Among those who have dared to challenge The Maze, Garth boasts the fastest escape time so far, showcasing remarkable skill and tenacity. However, Firststorm’s feat of accumulating the highest Gem count within The Maze is marred by the toll it took on their sanity, having endured the labyrinth confines for over an hour and a half.
The allure of The Maze lies not only in its physical endurance but also in the psychological toll it exacts on those who dare to navigate its corridors. It beckons adventurers with promises of glory, but many have fallen among The Mazes endless winding corridors.
As whispers of The Maze spread, the question looms: do you possess the patience and fortitude to brave its depths? Whether driven by curiosity or the thirst for adventure, those who enter The Maze embark on a journey where every step is fraught with uncertainty. Will you heed the call and test your mettle against The Maze’s formidable challenge?
Vandalism Escalates to Serious Crime: Pun Jar Funds Stolen!
*by Atlaskes*
In the early hours of yet another beautiful day on AthosCraft, citizens noticed that contents of the Pun Jar were missing.
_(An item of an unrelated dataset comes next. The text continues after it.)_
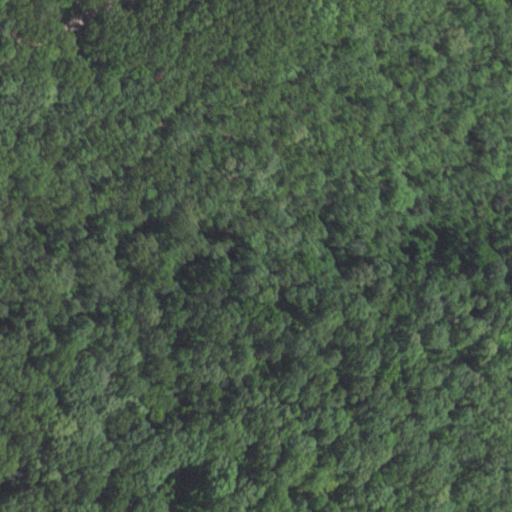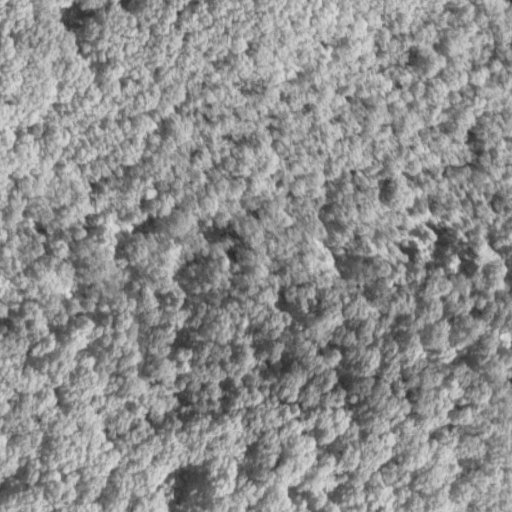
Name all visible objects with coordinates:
road: (56, 30)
Shortly after arrival, Binky, (the Sheriff’s trusted donkey) discovered a newly dug tunnel, and found the remains of the machinery used to secretly gain access to the Jar.
“It was a complex operation involving a tunnel bore and a suction device hooked up to a large storage container” Binky’s translator told us. “This is undoubtedly the work of several perpetrators, who we expect have spent a long time planning and preparing for this meticulous operation. It is an atrocious act of theft of public funds”.
As one of the fundamental pillars of our society, the Pun Jar is proudly displayed atop a hill overlooking the Shopping District. Since the introduction of the Jar, citizens have been able to rest safely, knowing that the Dad Jokers and Punsters would pay the price for their harassment of peaceful, law-abiding residents. However, these jesting rabble-rousers did not content themselves with merely an endless stream of so-called “funny content”. They also vandalised the Pun Jar itself, and put up protests against the initiative in the otherwise idyllic surroundings of the Pun Jar Hill. It seems to this reporter, that these lawless elements have become hardened hooligans, and have been left unchecked by authorities for too long.
However, the general public is currently more concerned with the rumours of freebees being handed out by a mysterious group calling themselves the Shade Sentries. Whether this group is in any way related to the criminal elements behind the Pun Jar operation is not known at this point, but unconfirmed sources inform us that the riches are coming directly from the Pun Jar loot crate. Personal gain, rather than the attack on the structure of society itself, seems to be of more interest to Arcadians, who celebrate this redistribution of funds.